Menjadi guru yang baik saja tidak cukup. Guru-guru harus berani berubah dari guru baik ke guru hebat. Guru hebat adalah guru yang berkreasi tanpa henti untuk mendampingi belajar anak dengan menyenangkan. Guru yang bisa menyampaikan materi dengan keceriaan dan sukacita, tanpa beban. Suhardono dkk (2016: xxii) menulis “your passion without creation is nothing” dan hasil kreasi guru adalah siswa-siswa yang tumbuh sesuai dengan bakat masing-masing.

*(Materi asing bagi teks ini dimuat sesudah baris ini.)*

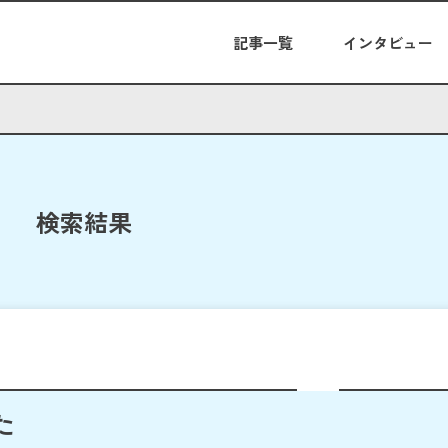
記事一覧
インタビュー
検索結果
た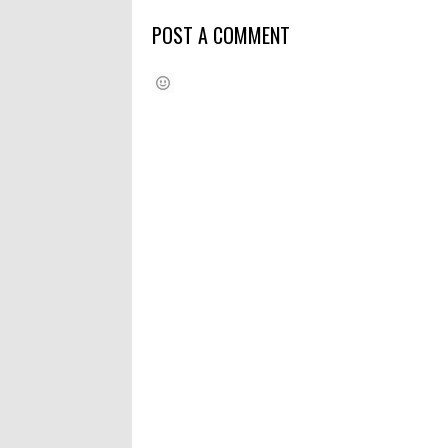
POST A COMMENT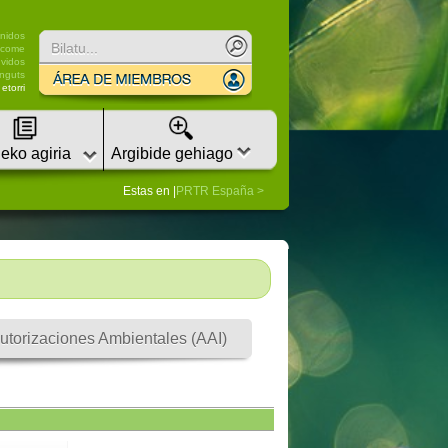
nidos
lcome
vidos
nguts
etorri
eko agiria
Argibide gehiago
Estas en |
PRTR España
utorizaciones Ambientales (AAI)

Guru harus ingin mencapai tingkat pakar dalam bidangnya. Farid Poniman, Indrawan Nugroho, dan Jamil Azzaini (2018: 56) menulis, dari profesional ke expert. Dia adalah orang yang terus-menerus ingin menambah prestasi dalam profesi. Pada saat yang sama ia terus meningkatkan keahliannya dalam bidang tersebut.
Kepakaran bukan sesuatu yang diperoleh secara instan. Ia merupakan proses panjang dan berliku yang harus dijalani dengan penuh ketekunan, keja keras, kerja cerdas, keikhlasan, dan kesabaran. Itu sebabnya tak banyak guru yang bisa mencapainya. Seorang guru yang membaca buku dan menulis di setiap kesempatan merupakan pemandangan langka. Sebaliknya guru yang berprofesi ganda malah ada banyak.
Maka gerakan guru pembelajar di atas harus didukung oleh kepala sekolah dan pemerintah daerah. Melahirkan guru hebat atau pakar harus menjadi program prioritas pemerintah daerah dan kepala sekolah. Jika ingin meningkatkan kualitas sumber daya manusia suatu daerah, harus meningkatkan mutu guru di daerah tersebut. Guru berkualitas akan tetap menyenangkan siswa dalam model pembelajaran apa pun.
Semoga kembalinya guru ke sekolah tidak menyurutkan budaya baca dan belajar guru-guru Indonesia. Guru-guru tetap punya energi membaca dan belajar meski seharian di sekolah dan lelah di perjalanan. Pengalaman guru mengajar, ditambah hasil bacaan, merupakan bahan berharga untuk melahirkan kreasi dan, pada akhirnya, akan mengantarkan guru pada kepakaran.